ON THE WAY NORTH she stopped at Julie’s house. The children were home from day camp — two enchanting little girls. Julie hugged her. “How nice it’s summer, I’m not teaching, I can be with you for the infusions.”
“Bring a book.” She hated chatter.
“Of course. Some lunch now, what do you say?”
“No thanks.” She touched her hair.
“And there’s that lovely wig, from the last time,” Julie said, shyly.

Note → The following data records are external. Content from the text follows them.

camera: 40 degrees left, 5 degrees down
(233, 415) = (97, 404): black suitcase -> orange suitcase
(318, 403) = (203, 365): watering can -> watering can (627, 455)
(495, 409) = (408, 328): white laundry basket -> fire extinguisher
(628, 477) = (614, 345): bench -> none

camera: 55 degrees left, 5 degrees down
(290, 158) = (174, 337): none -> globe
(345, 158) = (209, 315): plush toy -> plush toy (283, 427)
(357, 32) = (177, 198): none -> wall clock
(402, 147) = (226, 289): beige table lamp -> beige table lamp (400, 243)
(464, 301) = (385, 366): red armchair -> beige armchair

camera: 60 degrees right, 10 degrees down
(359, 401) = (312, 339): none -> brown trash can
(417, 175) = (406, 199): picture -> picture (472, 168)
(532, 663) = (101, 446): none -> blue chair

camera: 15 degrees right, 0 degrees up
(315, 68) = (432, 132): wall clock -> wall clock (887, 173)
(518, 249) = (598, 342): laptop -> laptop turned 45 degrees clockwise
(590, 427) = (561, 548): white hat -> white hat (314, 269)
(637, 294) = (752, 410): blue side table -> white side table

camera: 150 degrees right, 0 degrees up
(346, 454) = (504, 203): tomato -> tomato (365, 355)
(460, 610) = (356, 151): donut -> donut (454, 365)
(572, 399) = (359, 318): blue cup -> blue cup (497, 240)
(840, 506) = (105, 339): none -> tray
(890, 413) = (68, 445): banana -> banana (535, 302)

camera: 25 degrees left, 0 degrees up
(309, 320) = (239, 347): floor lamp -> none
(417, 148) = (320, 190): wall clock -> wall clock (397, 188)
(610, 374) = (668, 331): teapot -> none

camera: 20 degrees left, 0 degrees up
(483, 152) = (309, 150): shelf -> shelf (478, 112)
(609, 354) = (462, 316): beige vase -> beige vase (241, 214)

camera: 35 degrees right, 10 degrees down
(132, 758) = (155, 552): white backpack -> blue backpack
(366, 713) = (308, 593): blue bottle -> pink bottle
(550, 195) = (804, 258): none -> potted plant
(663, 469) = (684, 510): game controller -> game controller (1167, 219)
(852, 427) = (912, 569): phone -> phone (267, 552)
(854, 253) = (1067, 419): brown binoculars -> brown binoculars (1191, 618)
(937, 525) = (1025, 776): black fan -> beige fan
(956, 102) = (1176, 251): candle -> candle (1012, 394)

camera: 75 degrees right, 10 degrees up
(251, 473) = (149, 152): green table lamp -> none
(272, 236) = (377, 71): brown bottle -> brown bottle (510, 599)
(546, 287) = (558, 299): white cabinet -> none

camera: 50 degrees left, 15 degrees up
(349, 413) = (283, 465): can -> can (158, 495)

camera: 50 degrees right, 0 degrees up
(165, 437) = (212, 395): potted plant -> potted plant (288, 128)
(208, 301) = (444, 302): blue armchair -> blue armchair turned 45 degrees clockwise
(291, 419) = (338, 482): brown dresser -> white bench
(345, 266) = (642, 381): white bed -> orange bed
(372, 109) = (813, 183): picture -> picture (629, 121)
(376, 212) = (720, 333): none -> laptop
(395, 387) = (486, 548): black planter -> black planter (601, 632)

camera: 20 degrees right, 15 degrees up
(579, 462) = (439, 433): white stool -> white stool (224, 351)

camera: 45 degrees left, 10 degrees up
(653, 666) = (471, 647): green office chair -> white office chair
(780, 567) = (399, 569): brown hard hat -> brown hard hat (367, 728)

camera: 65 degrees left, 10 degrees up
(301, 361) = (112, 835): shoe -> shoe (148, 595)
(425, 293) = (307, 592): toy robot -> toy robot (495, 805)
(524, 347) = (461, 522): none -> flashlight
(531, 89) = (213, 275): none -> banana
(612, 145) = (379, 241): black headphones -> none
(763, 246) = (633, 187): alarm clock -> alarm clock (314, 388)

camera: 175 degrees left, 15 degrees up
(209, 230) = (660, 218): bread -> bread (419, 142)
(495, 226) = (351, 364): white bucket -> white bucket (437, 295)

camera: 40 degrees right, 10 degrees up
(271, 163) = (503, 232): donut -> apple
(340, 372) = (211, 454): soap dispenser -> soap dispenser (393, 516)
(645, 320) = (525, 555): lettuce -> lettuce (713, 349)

They waved good-bye: younger woman and children in the doorway, older woman in the car. It was a lovely wig. A bumptious genius of an artisan had exactly reproduced Cornelia’s style and color, meanwhile recommending platinum curls — hey, Doc, try something new! But she wanted the old, and she’d gotten it. There wasn’t much she’d wanted that she hadn’t gotten: increasing professional competence, wifehood, motherhood, papers published; even an affair years ago, when she was chief resident — she could hardly remember what he’d looked like. Well, if Henry had been less preoccupied … She had failed to master French and had lost her one-time facility with the flute. She was unlikely to correct those defects even with a remission. She had once perforated a colon, early in her career — it was repaired right away, no complications, and the forgiving woman remained her patient. She’d had a few miscarriages after Julie, then given up. Her opinions had been frequently requested. She’d supported Aunt Shelley in that rooming house, so messy; but the old lady, who liked bottle and weed, refused to go into a home. At retirement Cornelia had been given a plaque and an eighteenth-century engraving. Novels were okay, but she preferred biographies. If she hadn’t studied medicine, she might have become an interior designer, though it would have been difficult to accommodate to some people’s awful taste.
She stopped at the general store and bought heirloom tomatoes, white grape juice, a jug of water. “The corn is good,” advised the proprietor, his smile revealing his gold tooth.